La storia naturale dell’infezione. Tutti gli studi indicano che la persona che tipicamente si ammala gravemente, ed eventualmente soccombe, al nuovo coronavirus è un maschio di 65 anni e oltre con patologie associate rilevanti (in particolare diabete e patologia cardio-vascolare), anche se vi sono importanti eccezioni. All’opposto dello spettro i bambini e gli adolescenti fino a 16 anni circa che sembrano “resistenti” all’infezione e/o in grado di tollerarla meglio in caso contraggano il SARS-CoV-2. Quale sia la base scientifica di questo profilo di relativa resistenza dei bambini e adolescenti non è noto, anche se è stato ipotizzata qualche forma di protezione crociata dovuta alle molte infezioni virali respiratorie (alcune determinate da altri coronavirus causa del “banale” raffreddore) tipiche di quest’età. Abbiamo imparato dalla storia naturale dell’infezione da HIV che esistono rari individui (<0.5%) naturalmente resistenti all’infezione e altri, un po' meno rari (1-2%) che, seppur infettati, riescono a controllarla spontaneamente, in assenza di terapia antiretrovirale. È possibile che vi siano meccanismi di resistenza “naturale” simile anche nel caso dei bambini e adolescenti nel confronto di SARS-CoV-2? Inoltre, un ruolo protettivo degli ormoni estrogeni è stato proposto nel caso della SARS e potrebbe giocare un ruolo anche nei confronti del nuovo patogeno.

Vi è poi il problema dei superdiffusori (superspreader), ovvero di persone asintomatiche o con sintomi blandi in grado d’infettare molte più persone rispetto al diffusore medio (caratterizzato da un R0 di 2,5-3). Qual è la base biologica della loro alta contagiosità e, contestualmente, della loro resistenza agli effetti citopatici del virus?

La risposta immunitaria all’infezione.  La rapidità dell’infezione e l’ampio spettro di sintomatologia clinica associato ad esso (dall’asintomaticità allo sviluppo di lievi sintomi fino ai quadri clinici più gravi e perfino letali) suggerisce un importante coinvolgimento, non sappiamo se protettivo o peggiorativo, dell’immunità innata (un complesso insieme di cellule e fattori solubili che protegge la maggioranza delle specie viventi sulla terra e che gioca un ruolo fondamentale anche nella salute umana), mentre il ruolo di quella adattiva (risposta linfocitaria T e B con produzione di anticorpi) rimane ancora oscuro. Alcuni studi clinici in corso in Cina basati sull’uso clinico di plasma o plasma derivati (contenenti anticorpi, ma non solo) come forma terapeutica nei pazienti gravi potrebbe fornire informazioni importanti anche nella prospettiva vaccinale.

Lo sviluppo di farmaci e vaccini.
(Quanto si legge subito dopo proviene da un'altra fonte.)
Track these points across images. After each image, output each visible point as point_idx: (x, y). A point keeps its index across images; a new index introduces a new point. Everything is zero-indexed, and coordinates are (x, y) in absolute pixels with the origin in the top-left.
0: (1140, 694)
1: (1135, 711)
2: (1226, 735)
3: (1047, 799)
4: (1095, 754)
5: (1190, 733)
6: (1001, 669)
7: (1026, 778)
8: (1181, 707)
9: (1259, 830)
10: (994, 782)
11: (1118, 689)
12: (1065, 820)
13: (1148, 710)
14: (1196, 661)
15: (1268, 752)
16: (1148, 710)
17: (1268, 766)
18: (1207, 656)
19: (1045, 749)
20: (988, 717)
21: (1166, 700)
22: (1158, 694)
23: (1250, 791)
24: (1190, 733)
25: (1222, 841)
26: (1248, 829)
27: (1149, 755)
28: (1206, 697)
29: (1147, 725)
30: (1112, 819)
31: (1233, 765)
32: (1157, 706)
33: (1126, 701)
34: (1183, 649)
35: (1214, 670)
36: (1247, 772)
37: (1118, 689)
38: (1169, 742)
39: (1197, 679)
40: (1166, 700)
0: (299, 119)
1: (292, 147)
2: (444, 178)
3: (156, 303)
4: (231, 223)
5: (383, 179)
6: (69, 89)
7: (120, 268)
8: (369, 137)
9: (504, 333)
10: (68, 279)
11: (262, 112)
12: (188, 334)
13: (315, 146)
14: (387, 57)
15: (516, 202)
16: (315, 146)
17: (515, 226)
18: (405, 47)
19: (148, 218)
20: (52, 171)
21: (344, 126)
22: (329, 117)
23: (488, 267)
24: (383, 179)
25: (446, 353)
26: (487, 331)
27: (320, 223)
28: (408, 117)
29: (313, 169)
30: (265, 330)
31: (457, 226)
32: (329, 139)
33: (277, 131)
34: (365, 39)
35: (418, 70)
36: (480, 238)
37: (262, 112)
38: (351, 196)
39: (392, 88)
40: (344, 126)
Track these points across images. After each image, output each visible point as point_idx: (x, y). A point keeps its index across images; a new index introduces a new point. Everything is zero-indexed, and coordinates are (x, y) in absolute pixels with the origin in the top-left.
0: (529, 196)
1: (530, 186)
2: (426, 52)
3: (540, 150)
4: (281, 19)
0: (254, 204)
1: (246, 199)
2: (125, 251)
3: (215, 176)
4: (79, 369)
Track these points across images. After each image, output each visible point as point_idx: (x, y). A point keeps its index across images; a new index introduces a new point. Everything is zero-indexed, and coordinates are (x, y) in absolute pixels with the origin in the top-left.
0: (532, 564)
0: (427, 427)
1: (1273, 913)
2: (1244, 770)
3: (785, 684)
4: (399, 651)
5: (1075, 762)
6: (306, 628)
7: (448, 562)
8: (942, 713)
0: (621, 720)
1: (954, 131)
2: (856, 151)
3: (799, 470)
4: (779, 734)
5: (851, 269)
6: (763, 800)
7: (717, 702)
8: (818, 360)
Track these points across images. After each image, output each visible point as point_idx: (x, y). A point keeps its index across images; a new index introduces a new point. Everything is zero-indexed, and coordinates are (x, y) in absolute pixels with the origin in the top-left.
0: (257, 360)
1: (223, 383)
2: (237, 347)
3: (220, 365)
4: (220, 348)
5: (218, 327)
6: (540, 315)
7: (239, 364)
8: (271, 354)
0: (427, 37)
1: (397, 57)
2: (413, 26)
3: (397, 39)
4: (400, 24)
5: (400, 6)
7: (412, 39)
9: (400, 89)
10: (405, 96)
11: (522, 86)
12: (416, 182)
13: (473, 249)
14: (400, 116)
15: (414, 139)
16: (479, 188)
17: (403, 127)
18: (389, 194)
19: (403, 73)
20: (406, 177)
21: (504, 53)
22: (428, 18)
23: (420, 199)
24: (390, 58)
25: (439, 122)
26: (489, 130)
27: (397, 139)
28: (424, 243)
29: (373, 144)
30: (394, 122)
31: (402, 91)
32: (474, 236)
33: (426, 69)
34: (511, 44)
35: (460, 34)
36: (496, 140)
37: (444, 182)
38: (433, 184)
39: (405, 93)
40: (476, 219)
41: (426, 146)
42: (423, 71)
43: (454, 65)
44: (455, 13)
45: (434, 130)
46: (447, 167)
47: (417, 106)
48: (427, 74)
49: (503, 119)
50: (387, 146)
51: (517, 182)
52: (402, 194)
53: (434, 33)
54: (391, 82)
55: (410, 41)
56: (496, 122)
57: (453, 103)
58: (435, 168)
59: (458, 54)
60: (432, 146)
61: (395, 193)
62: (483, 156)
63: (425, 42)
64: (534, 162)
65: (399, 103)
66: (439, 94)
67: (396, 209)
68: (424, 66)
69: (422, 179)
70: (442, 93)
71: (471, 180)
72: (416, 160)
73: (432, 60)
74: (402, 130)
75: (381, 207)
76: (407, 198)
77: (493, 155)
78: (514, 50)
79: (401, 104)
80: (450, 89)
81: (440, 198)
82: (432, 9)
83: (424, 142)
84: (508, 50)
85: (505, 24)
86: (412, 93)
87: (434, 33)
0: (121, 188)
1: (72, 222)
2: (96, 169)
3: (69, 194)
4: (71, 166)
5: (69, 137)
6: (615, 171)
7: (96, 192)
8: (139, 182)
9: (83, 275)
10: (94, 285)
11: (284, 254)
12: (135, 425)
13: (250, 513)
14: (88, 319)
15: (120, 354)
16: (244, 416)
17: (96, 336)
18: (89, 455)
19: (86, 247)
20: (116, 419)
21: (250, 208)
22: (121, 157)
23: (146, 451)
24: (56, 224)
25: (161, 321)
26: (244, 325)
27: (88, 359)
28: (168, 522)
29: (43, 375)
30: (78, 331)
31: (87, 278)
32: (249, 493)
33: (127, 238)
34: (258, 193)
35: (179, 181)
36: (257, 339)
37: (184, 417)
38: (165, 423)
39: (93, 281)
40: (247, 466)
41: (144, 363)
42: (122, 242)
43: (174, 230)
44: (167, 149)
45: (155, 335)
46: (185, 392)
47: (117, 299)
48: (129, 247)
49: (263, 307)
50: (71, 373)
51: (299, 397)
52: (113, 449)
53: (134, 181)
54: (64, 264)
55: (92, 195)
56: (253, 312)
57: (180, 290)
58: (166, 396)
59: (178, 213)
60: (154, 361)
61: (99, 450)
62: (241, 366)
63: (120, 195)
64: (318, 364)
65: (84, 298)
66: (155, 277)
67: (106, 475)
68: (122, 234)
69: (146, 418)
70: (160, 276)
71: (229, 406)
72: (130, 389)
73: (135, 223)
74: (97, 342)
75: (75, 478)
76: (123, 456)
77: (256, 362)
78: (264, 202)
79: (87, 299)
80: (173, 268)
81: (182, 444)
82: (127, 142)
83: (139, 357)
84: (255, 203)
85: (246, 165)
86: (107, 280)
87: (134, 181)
A parte studi di “riorientamento farmacologico” (drug repurposing) in corso, come il già citato studio clinico basato su Remdesivir, non esistono ancora farmaci specifici contro questo nuovo coronavirus. Similmente, sappiamo che esistono diversi candidati vaccinali in diverse fasi di sperimentazione, ma che richiederanno diversi mesi prima di ottenere le informazioni preliminari sulla loro potenziale efficacia.

Sicuramente questo è un elenco parziale di domande aperte che potrebbe essere ulteriormente allargato e approfondito. Oltre alla gestione dell’emergenza, ovvia priorità in questo momento, sarà importante fare tesoro di quanto imparato in quest’epidemia per essere meno impreparati all’ eventuale prossima. La ricerca scientifica in Italia soffre di carenza generale di finanziamenti e quella di ambito virologico in modo particolare. Come richiamato in precedenti articoli su questa rivista, il Programma Nazionale di ricerca contro l’AIDS (1990-2010) ha prodotto competenze e alimentato investimenti strutturali di importanti centri di ricerca pubblici e privati che ancora oggi danno un contributo importante in risposta a questa nuova sfida epidemica. Abbiamo bisogno di un rinnovato investimento pubblico per restituire all’Italia, assieme al triste primato del numero d’infezioni e di decessi, anche il ruolo che le compete a livello internazionale nella ricerca focalizzata sulle infezioni virali emergenti e riemergenti.